Leggi e ti senti al sicuro. Ti senti al sicuro perchè sei dentro la tua stanza, in santa pace, con la luce sulla scrivania che se ne sta lì zitta e ti lascia pensare senza interrompere il flusso. Potrei anche annegare dentro di te fino a toccare il fondo e depositarmi per qualche minuto. Rimanere in silenzio ad ascoltare da dentro qualcosa che probabilmente è più interessante di tutte le cose che ho ascoltato per 25 anni. Scusa ma col cazzo che sei al sicuro baby. Adesso dovrei parlare degli okkervil river e mi viene in mente una montagna. Quando sei in cima a una montagna puoi star lì fin che vuoi ma prima o poi devi scendere. E’ così per tutti. L’apice della montagna di Sheff si chiama “Black Sheep Boy”: un casino annerito cupo e denso di emozioni, frustrazioni, sentimenti e pensieri densi densi che messo in musica risulta a qualsiasi ora del giorno uno lo ascolti sempre un capolavoro.

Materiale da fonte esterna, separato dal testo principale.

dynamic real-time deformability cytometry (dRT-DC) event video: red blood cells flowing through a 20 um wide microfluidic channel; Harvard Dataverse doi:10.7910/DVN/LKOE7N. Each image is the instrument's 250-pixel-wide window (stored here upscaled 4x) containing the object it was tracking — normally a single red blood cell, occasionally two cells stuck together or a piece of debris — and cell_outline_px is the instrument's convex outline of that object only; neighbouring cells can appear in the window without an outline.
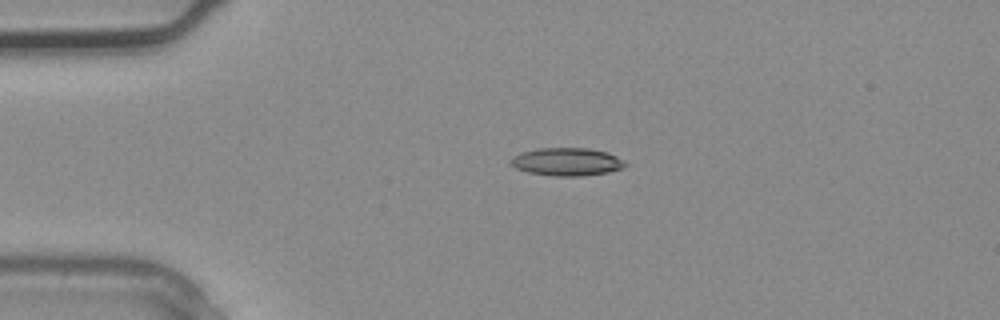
{"species": "common noctule bat (a hibernating species)", "species_latin": "Nyctalus noctula", "temperature_condition": "warm", "stored_images_in_passage": 1, "camera_frame_rate_fps": 3000, "um_per_image_px": 0.085, "animal": {"sex": "male", "body_mass_g": 20.4}, "frame": {"image": 1, "passage_image": 1, "time_ms": 0.0, "image_size_px": [1000, 320], "cell_outline_px": [[628, 164], [624, 168], [608, 172], [580, 176], [552, 176], [528, 172], [516, 168], [508, 164], [508, 160], [520, 152], [540, 148], [588, 148], [608, 152], [616, 156]], "centroid_in_image_um": [48.16, 13.75], "position_along_channel_um": 36.8, "area_um2": 18.79}}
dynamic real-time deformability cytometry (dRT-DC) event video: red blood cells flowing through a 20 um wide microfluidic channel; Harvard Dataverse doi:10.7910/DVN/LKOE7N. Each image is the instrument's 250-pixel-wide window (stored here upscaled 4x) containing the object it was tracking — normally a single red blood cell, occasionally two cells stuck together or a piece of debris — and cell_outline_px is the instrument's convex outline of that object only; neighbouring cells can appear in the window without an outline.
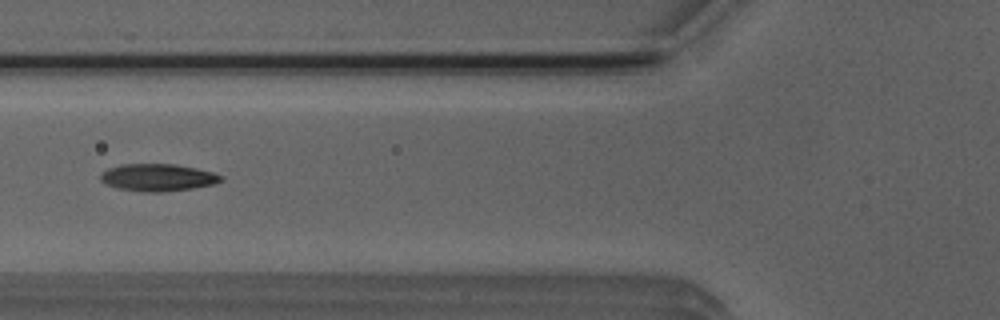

La piccola discesa dalla vetta forse perte proprio con questo nuovo lavoro della band. Tutto bello, tutto prodotto egregiamente, per carità  ma apparentemente leggermente slegato (ma anche la muraglia cinese in confronto a un concept di acciaio come black sheep apparirebbe leggermente slegata…) e purtroppo mi duole dirlo “già  sentito”. Stupenda e romantica la “ninna nanna” che apre la produzione e tutto leggermente più virato verso il rock che verso il folk, in alcune tracce, il disco. Stiamo parlando di un pzzo di plastica che se ascoltato magari cinque o sei anni fa sarebbe stato uno dei migliori dischi della stagione. Ma non dopo un sogno come “down the river of golden dreams”. Non dopo “Black Sheep Boy”.

Folk, una voce stupenda, incantevole, e straziata come poche, un gusto per la composizione musicale e l’intreccio di parole romantiche come solo alcune immagini conservate dentro il vostro cuore riescono ad essere. però il confronto con un io migliore di te non lascia scampo. Quasi mai.